===== INPUT MATERIAL =====

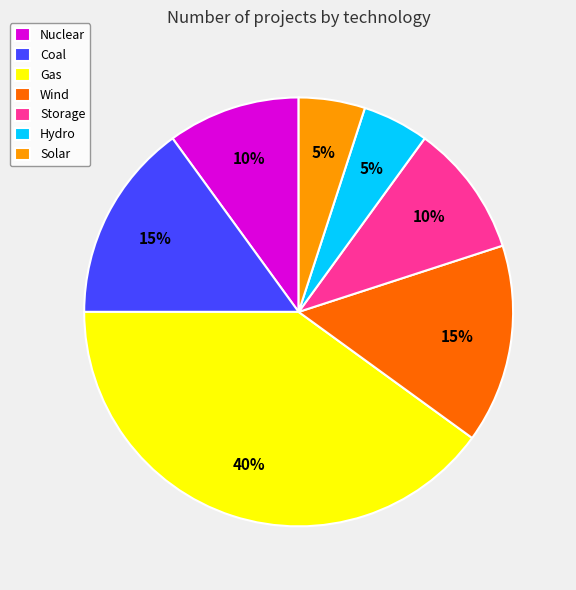

What is the largest slice in the pie chart?

Gas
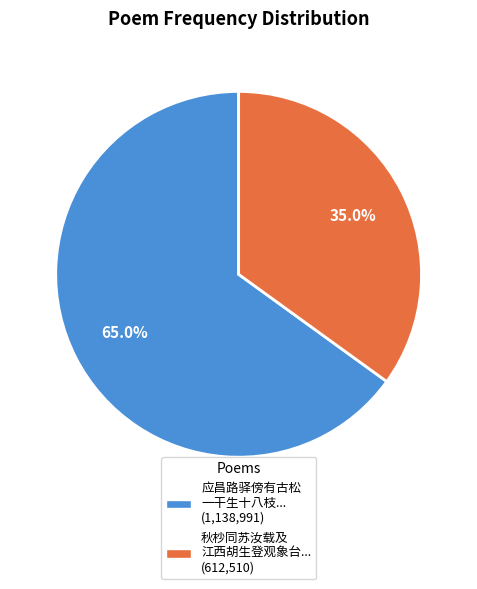

What is the ratio of the value at 应昌路驿傍有古松 一干生十八枝... (1,138,991) to the value at 秋杪同苏汝载及 江西胡生登观象台... (612,510)?

1.9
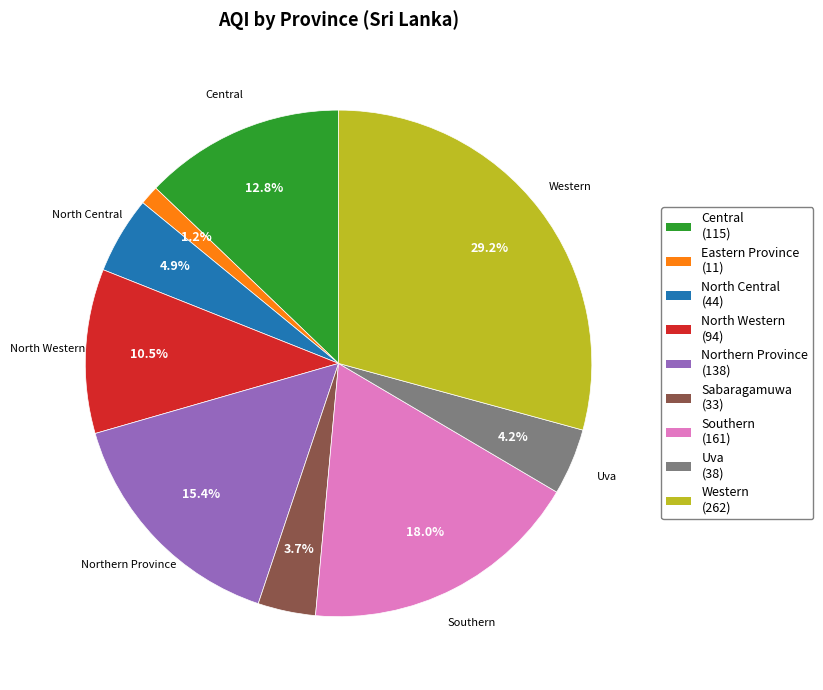

How many slices are in this pie chart?

9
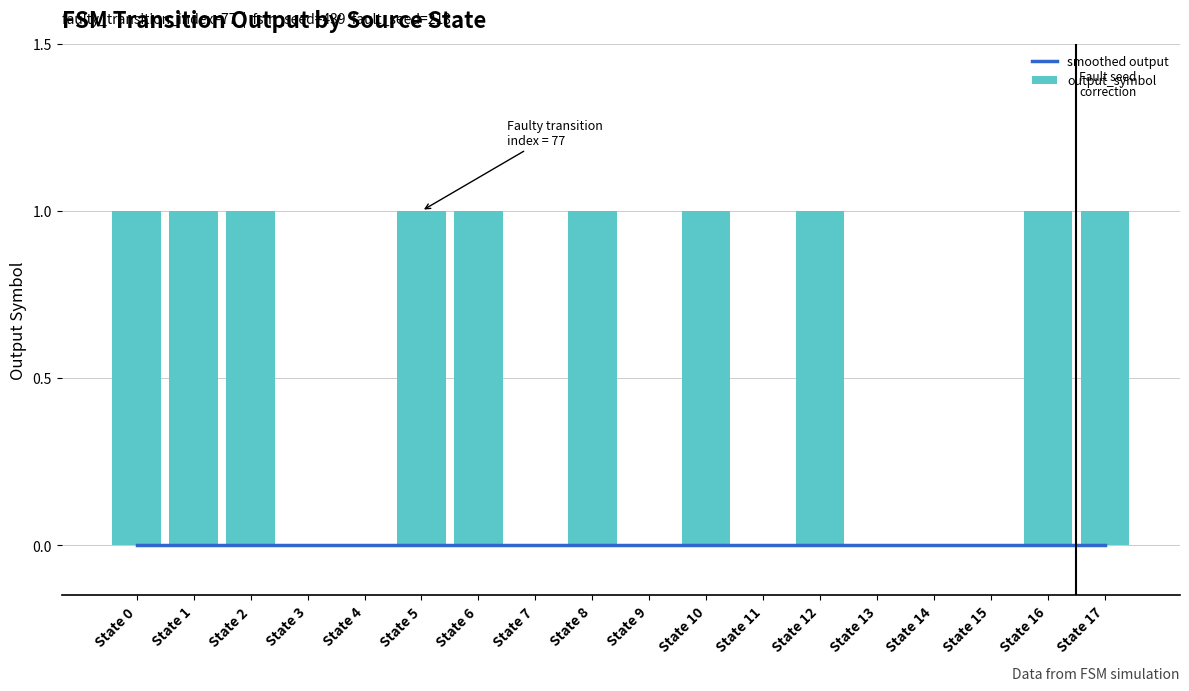

The value of output_symbol at State 6 is 1. True or false?

True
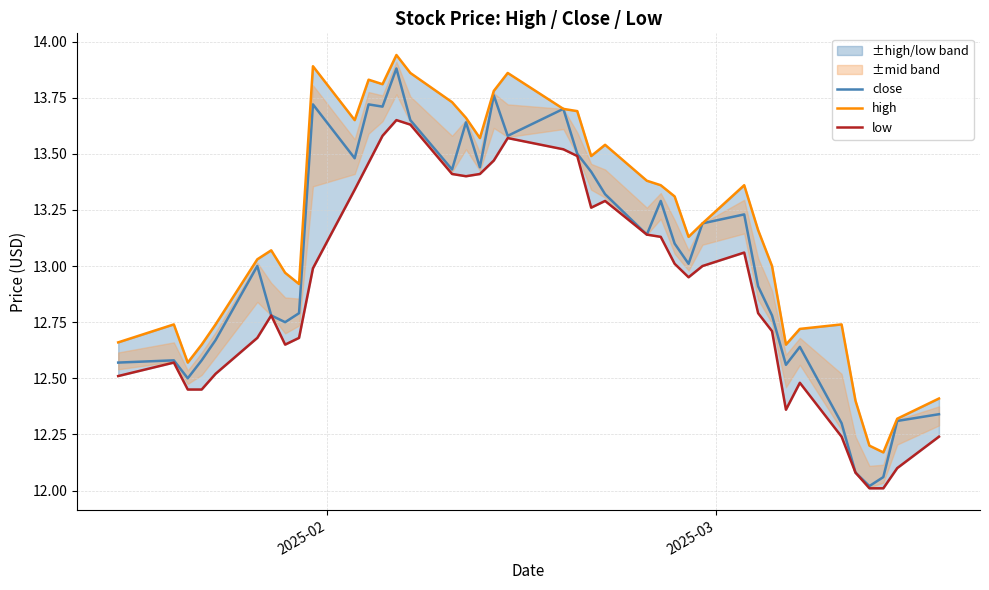

What is the minimum value shown in the chart?

12.0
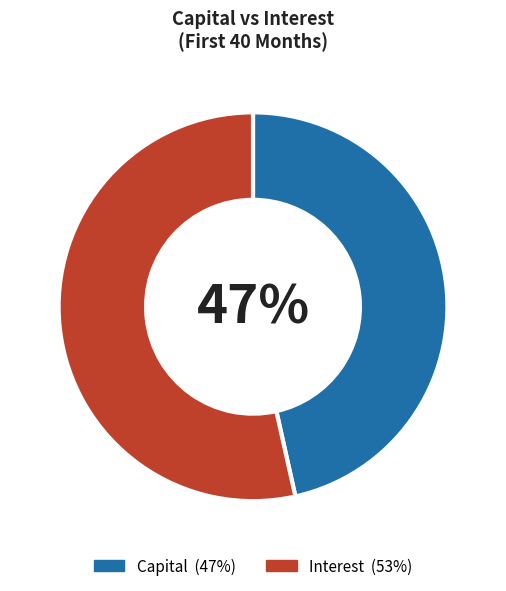

Is it true that Capital is 47% of the pie?

True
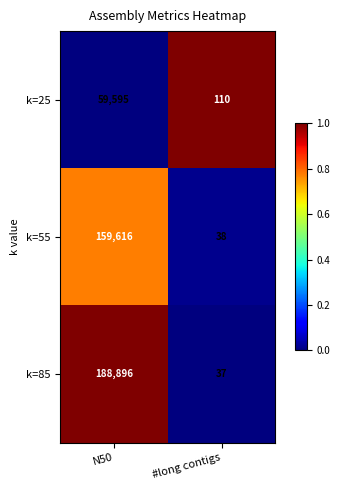

Which series has the largest total across all categories?

k=85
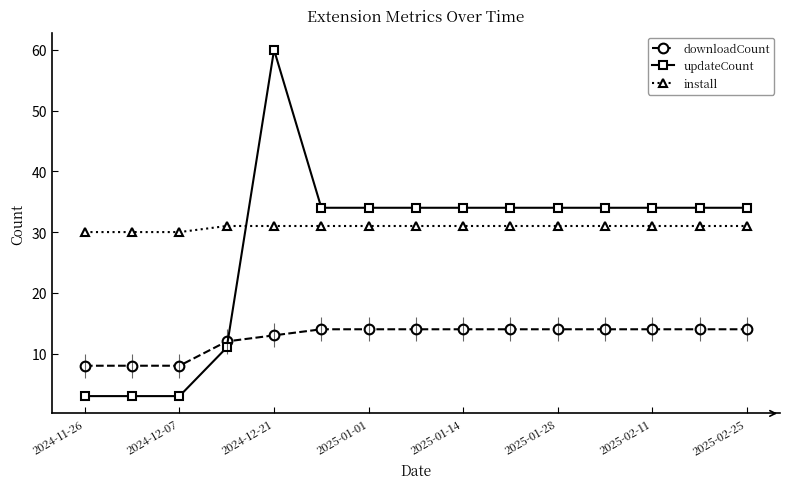

Read the downloadCount value at 2025-01-28.

14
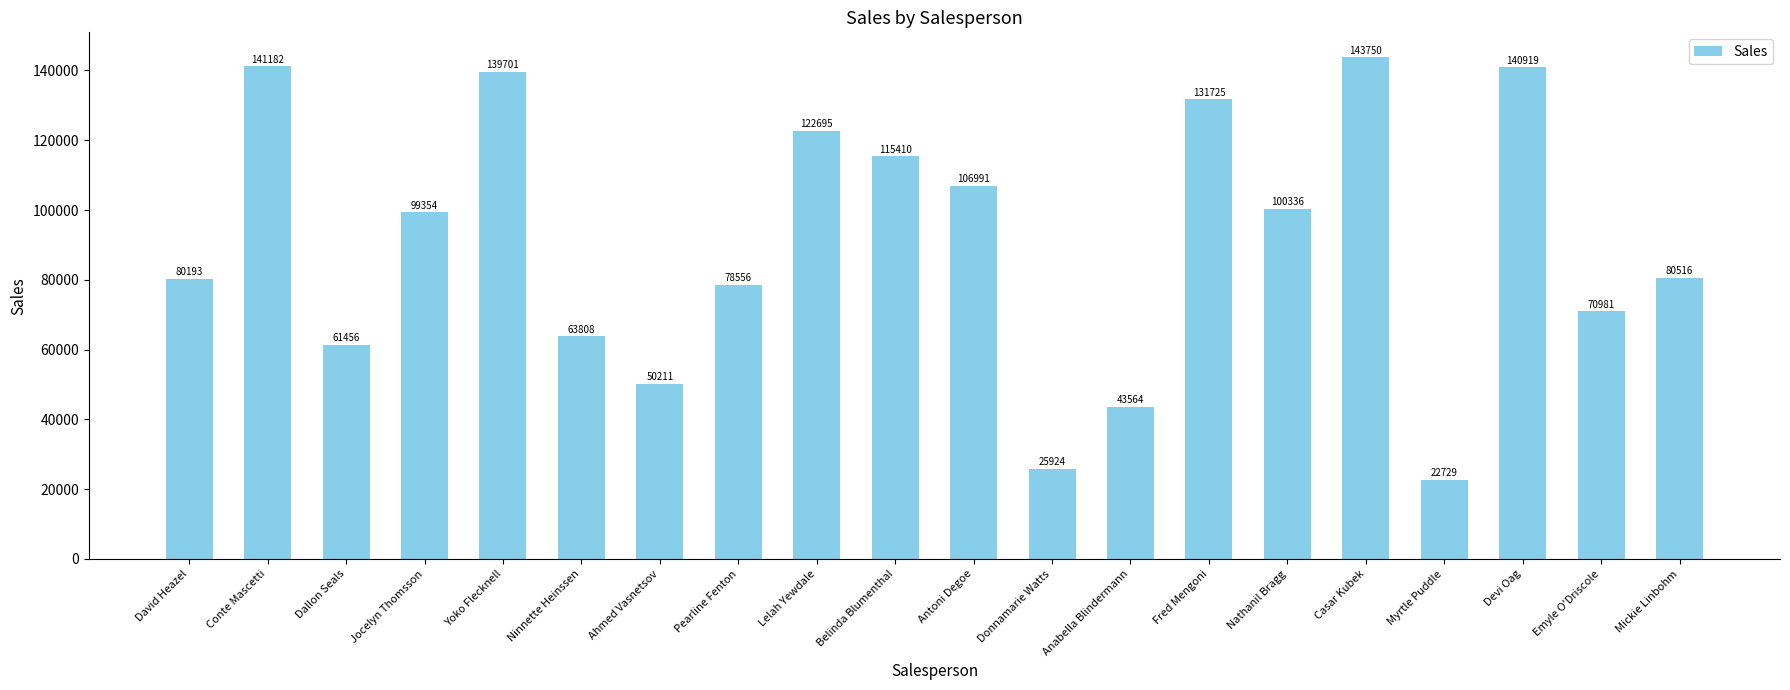

Between Myrtle Puddle and Casar Kubek, which is larger?

Casar Kubek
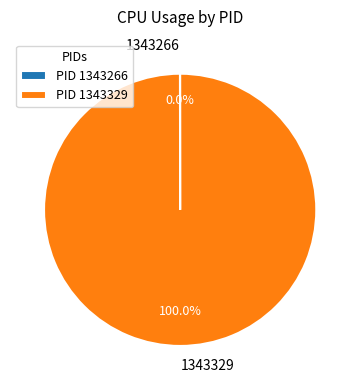

Is there a majority slice in this chart?

Yes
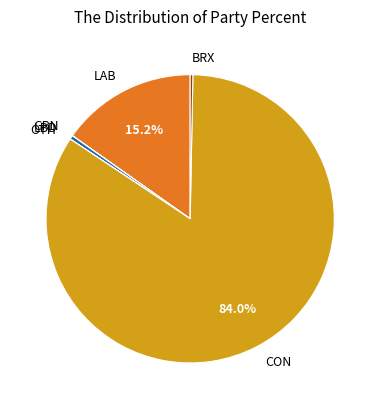

To the nearest percent, what is the difference between the largest and smallest slice percentages?

84%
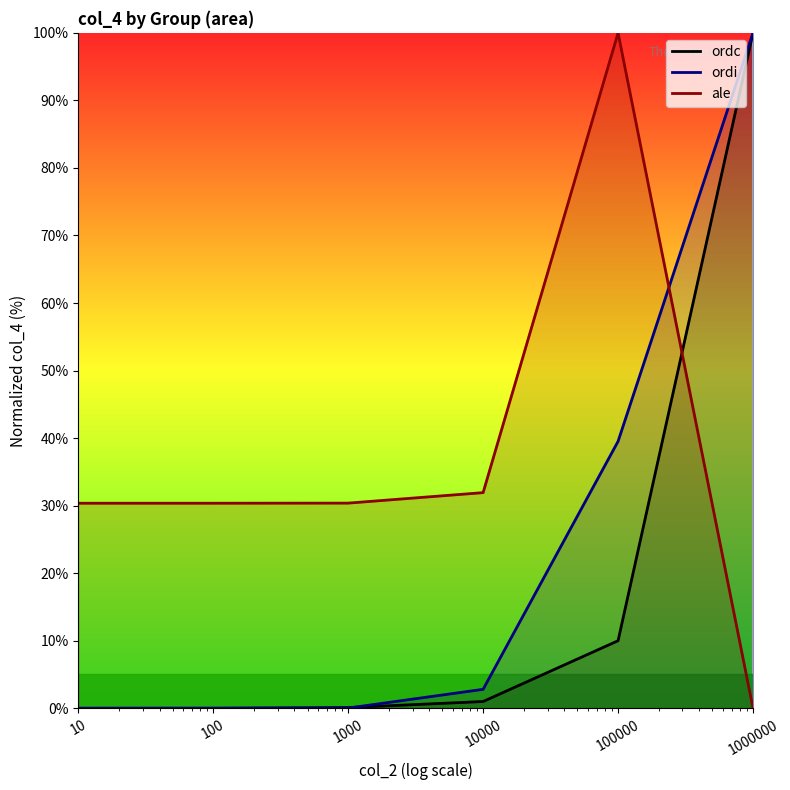

Rank the series by their maximum value, from highest to lowest.

ordc, ordi, ale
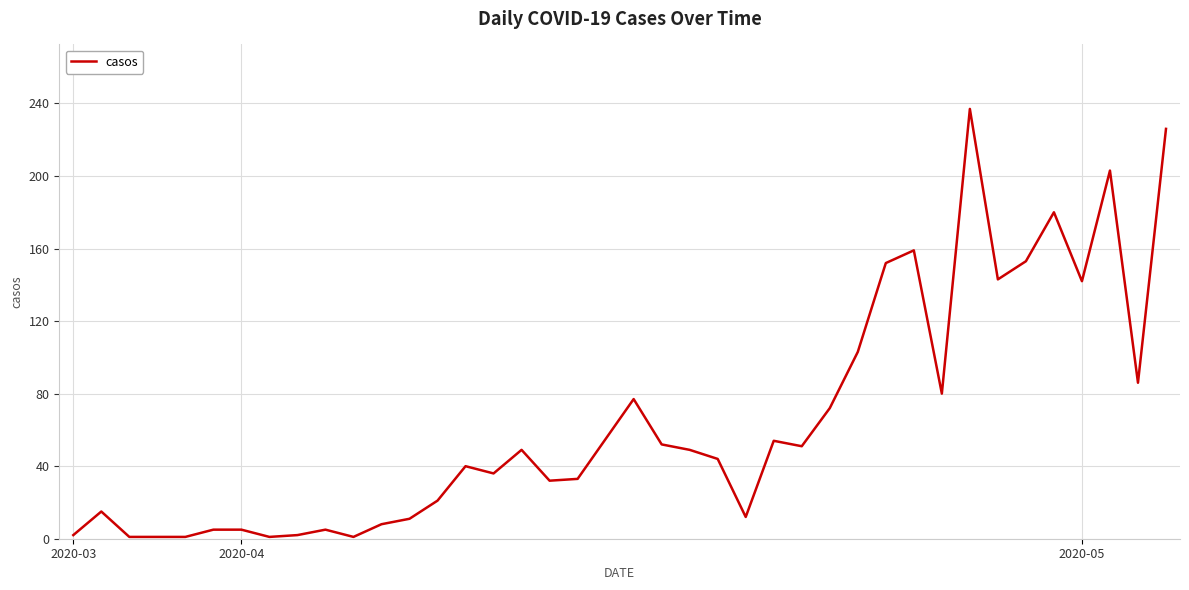

What is the difference between the second highest and second lowest values?

225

=====

▶ [WORK TO BE COMPLETED]:
Reproduce every one of the entries above word for word, without the pictures.

▶ [RESULT OF THIS EXERCISE]:
What is the largest slice in the pie chart?

Gas

What is the ratio of the value at 应昌路驿傍有古松 一干生十八枝... (1,138,991) to the value at 秋杪同苏汝载及 江西胡生登观象台... (612,510)?

1.9

How many slices are in this pie chart?

9

The value of output_symbol at State 6 is 1. True or false?

True

What is the minimum value shown in the chart?

12.0

Is it true that Capital is 47% of the pie?

True

Which series has the largest total across all categories?

k=85

Read the downloadCount value at 2025-01-28.

14

Between Myrtle Puddle and Casar Kubek, which is larger?

Casar Kubek

Is there a majority slice in this chart?

Yes

To the nearest percent, what is the difference between the largest and smallest slice percentages?

84%

Rank the series by their maximum value, from highest to lowest.

ordc, ordi, ale

What is the difference between the second highest and second lowest values?

225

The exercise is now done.